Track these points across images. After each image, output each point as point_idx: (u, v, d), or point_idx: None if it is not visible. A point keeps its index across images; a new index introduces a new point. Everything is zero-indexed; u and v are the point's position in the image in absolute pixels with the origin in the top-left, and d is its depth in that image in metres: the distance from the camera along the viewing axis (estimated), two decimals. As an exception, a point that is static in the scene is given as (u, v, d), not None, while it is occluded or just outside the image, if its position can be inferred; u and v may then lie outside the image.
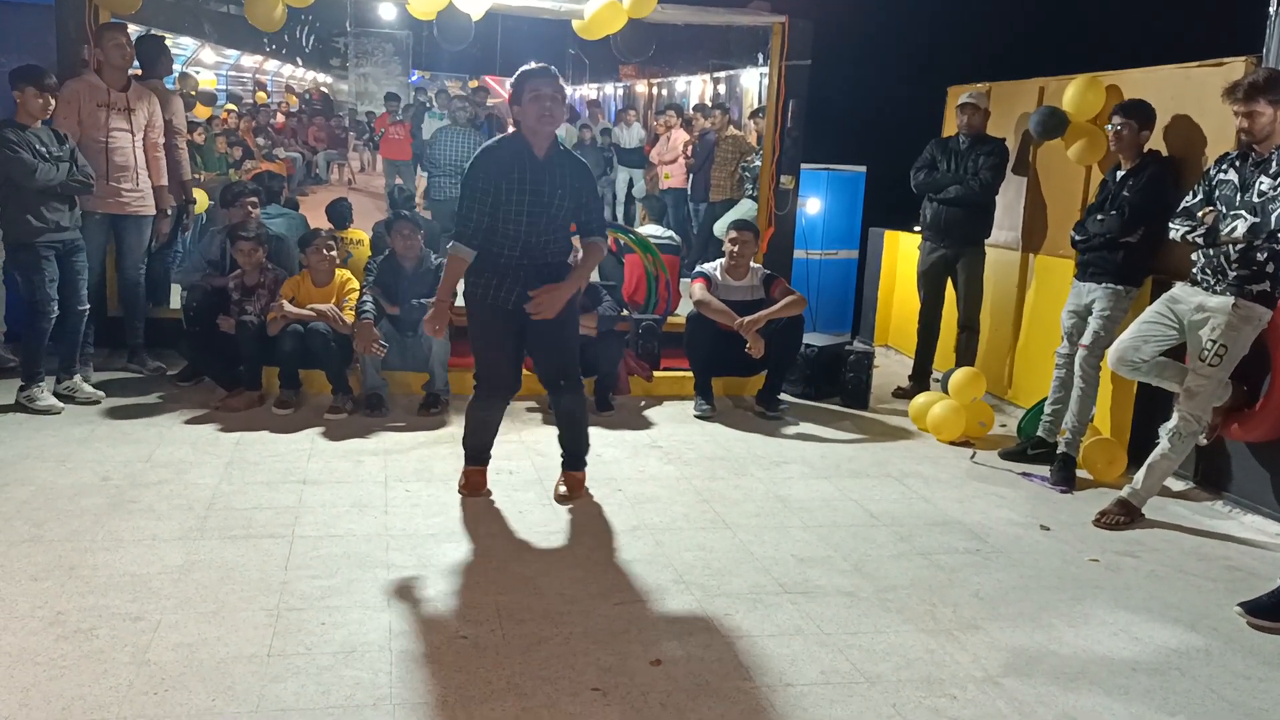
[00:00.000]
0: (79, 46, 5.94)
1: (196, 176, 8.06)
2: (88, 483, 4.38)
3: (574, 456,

---

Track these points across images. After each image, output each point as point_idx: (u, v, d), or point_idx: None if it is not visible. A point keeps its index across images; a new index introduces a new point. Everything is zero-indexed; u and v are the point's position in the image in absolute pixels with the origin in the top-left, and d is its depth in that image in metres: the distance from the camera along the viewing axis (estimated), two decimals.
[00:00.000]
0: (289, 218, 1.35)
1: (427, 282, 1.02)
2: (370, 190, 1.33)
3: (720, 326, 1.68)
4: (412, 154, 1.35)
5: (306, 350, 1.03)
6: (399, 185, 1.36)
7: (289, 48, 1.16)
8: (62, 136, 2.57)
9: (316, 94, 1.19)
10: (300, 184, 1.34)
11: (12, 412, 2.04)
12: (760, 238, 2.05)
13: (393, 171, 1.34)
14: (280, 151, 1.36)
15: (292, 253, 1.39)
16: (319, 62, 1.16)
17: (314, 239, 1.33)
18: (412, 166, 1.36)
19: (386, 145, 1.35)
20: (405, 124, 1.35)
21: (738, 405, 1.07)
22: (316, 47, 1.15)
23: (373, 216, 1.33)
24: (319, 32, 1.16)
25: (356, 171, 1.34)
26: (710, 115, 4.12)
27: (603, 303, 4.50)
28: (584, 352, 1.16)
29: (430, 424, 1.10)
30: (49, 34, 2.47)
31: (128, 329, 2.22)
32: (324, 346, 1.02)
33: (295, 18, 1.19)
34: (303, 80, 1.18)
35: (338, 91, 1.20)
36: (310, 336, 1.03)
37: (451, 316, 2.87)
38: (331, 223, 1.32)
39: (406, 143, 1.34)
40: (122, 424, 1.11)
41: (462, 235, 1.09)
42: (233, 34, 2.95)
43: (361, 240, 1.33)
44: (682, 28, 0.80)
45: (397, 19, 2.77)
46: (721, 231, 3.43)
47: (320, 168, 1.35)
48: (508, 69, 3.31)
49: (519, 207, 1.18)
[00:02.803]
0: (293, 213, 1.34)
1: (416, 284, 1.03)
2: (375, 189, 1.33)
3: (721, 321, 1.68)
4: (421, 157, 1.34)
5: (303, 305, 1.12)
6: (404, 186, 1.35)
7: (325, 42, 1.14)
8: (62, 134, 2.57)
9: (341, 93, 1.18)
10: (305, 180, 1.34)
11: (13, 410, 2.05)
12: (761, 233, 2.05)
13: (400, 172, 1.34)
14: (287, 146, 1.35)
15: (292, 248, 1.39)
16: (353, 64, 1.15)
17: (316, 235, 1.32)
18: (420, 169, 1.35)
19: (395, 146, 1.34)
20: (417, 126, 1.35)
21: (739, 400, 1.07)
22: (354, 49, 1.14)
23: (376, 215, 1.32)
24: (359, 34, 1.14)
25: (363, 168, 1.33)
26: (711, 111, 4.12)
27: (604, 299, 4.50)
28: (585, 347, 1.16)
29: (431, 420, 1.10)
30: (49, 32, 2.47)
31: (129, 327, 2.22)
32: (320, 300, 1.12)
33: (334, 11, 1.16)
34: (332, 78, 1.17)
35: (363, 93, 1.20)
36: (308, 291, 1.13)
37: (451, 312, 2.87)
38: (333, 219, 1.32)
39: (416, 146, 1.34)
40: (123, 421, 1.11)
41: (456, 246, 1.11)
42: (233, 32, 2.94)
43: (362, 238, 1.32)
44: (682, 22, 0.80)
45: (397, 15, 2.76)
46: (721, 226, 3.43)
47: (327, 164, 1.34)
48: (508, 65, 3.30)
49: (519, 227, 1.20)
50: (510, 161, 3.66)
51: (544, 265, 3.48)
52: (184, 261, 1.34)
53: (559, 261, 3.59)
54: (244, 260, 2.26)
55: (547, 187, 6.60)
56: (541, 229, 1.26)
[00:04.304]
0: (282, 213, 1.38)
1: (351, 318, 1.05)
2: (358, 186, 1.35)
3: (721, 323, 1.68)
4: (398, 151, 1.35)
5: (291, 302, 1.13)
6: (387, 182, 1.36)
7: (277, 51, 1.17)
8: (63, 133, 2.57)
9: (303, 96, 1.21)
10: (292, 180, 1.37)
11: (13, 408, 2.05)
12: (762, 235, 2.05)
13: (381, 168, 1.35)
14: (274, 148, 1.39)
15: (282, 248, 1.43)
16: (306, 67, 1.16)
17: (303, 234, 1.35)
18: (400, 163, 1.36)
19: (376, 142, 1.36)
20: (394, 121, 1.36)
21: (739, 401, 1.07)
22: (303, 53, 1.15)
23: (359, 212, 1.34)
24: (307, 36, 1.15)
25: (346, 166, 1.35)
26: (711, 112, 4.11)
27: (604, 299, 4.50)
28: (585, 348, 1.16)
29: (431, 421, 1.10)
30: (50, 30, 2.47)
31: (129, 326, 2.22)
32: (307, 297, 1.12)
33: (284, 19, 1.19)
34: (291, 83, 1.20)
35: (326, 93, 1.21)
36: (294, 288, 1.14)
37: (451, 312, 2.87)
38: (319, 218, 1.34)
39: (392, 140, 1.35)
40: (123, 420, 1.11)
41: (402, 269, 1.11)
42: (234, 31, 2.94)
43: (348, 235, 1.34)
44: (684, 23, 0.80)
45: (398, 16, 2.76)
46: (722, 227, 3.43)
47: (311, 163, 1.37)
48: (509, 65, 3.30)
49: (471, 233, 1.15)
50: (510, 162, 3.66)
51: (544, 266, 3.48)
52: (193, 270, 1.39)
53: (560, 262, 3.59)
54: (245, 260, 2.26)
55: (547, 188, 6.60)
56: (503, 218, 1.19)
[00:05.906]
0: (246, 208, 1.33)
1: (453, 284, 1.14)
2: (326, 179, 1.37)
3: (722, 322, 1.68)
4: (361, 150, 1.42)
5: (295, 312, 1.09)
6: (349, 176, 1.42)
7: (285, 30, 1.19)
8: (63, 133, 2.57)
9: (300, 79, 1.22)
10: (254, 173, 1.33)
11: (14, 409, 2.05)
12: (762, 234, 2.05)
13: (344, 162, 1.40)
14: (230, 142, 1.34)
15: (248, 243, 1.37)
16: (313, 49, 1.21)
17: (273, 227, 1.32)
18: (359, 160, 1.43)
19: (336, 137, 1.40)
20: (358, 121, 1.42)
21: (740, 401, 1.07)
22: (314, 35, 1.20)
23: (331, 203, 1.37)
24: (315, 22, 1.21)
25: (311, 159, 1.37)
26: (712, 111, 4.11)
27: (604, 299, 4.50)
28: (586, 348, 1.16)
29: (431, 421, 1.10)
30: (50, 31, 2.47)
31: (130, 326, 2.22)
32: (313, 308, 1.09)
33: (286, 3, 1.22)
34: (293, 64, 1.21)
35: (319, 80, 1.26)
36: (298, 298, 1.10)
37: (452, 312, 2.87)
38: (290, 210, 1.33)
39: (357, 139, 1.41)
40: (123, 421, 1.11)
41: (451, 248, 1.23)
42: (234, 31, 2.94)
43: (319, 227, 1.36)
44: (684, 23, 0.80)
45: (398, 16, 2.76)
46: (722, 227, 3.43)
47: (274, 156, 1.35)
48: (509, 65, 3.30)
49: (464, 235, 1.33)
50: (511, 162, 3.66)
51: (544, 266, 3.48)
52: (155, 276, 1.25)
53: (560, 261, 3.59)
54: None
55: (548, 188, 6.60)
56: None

--

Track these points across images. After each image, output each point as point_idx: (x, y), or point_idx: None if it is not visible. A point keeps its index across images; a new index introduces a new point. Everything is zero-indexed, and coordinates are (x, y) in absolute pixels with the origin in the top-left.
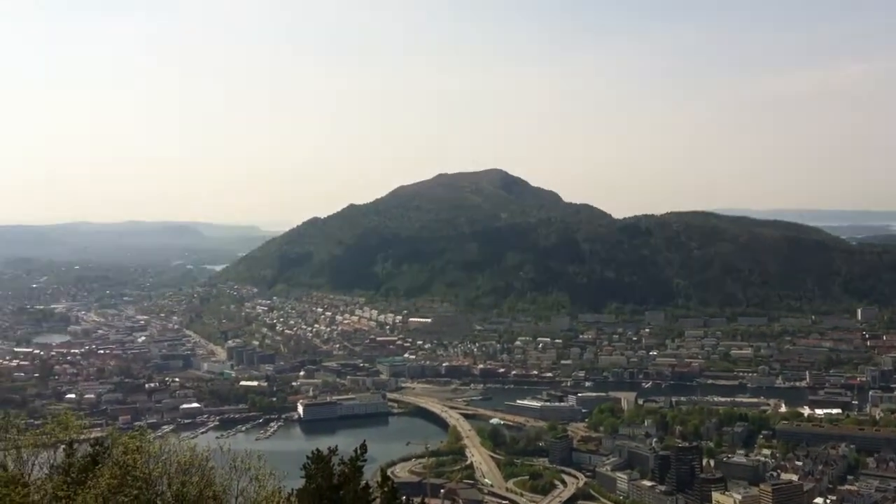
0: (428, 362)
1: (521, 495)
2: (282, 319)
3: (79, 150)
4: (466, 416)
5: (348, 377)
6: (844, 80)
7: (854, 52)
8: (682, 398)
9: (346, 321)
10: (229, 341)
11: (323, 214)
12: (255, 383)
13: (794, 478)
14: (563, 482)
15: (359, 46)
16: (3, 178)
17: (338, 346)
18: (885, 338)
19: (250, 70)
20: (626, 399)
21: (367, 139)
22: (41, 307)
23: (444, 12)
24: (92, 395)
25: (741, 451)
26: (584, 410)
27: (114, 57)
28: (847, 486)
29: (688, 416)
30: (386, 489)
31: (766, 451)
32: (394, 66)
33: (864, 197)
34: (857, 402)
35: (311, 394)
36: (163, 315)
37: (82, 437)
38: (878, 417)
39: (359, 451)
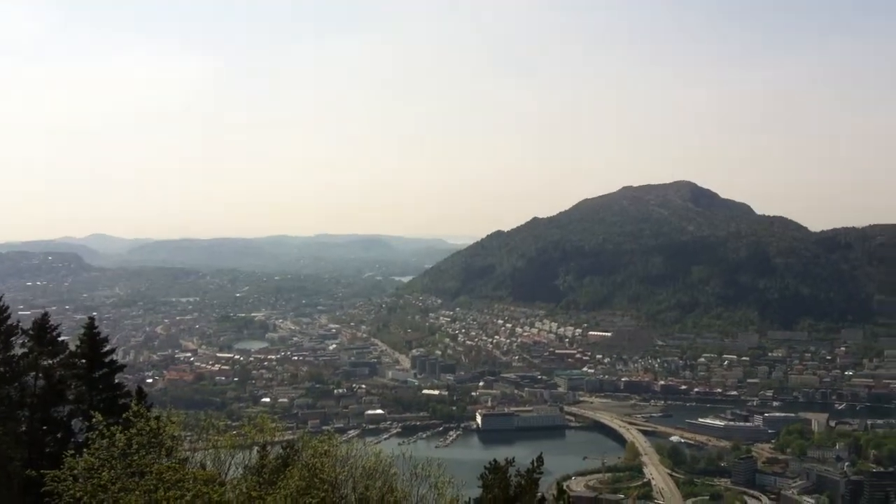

> Exercise instructions
Produce a word-for-word copy of everything above from the line holding "8: (62, 136, 2.57)" down to the line holding "49: (519, 207, 1.18)", with both of those lines kept.

> Written answer
8: (62, 136, 2.57)
9: (316, 94, 1.19)
10: (300, 184, 1.34)
11: (12, 412, 2.04)
12: (760, 238, 2.05)
13: (393, 171, 1.34)
14: (280, 151, 1.36)
15: (292, 253, 1.39)
16: (319, 62, 1.16)
17: (314, 239, 1.33)
18: (412, 166, 1.36)
19: (386, 145, 1.35)
20: (405, 124, 1.35)
21: (738, 405, 1.07)
22: (316, 47, 1.15)
23: (373, 216, 1.33)
24: (319, 32, 1.16)
25: (356, 171, 1.34)
26: (710, 115, 4.12)
27: (603, 303, 4.50)
28: (584, 352, 1.16)
29: (430, 424, 1.10)
30: (49, 34, 2.47)
31: (128, 329, 2.22)
32: (324, 346, 1.02)
33: (295, 18, 1.19)
34: (303, 80, 1.18)
35: (338, 91, 1.20)
36: (310, 336, 1.03)
37: (451, 316, 2.87)
38: (331, 223, 1.32)
39: (406, 143, 1.34)
40: (122, 424, 1.11)
41: (462, 235, 1.09)
42: (233, 34, 2.95)
43: (361, 240, 1.33)
44: (682, 28, 0.80)
45: (397, 19, 2.77)
46: (721, 231, 3.43)
47: (320, 168, 1.35)
48: (508, 69, 3.31)
49: (519, 207, 1.18)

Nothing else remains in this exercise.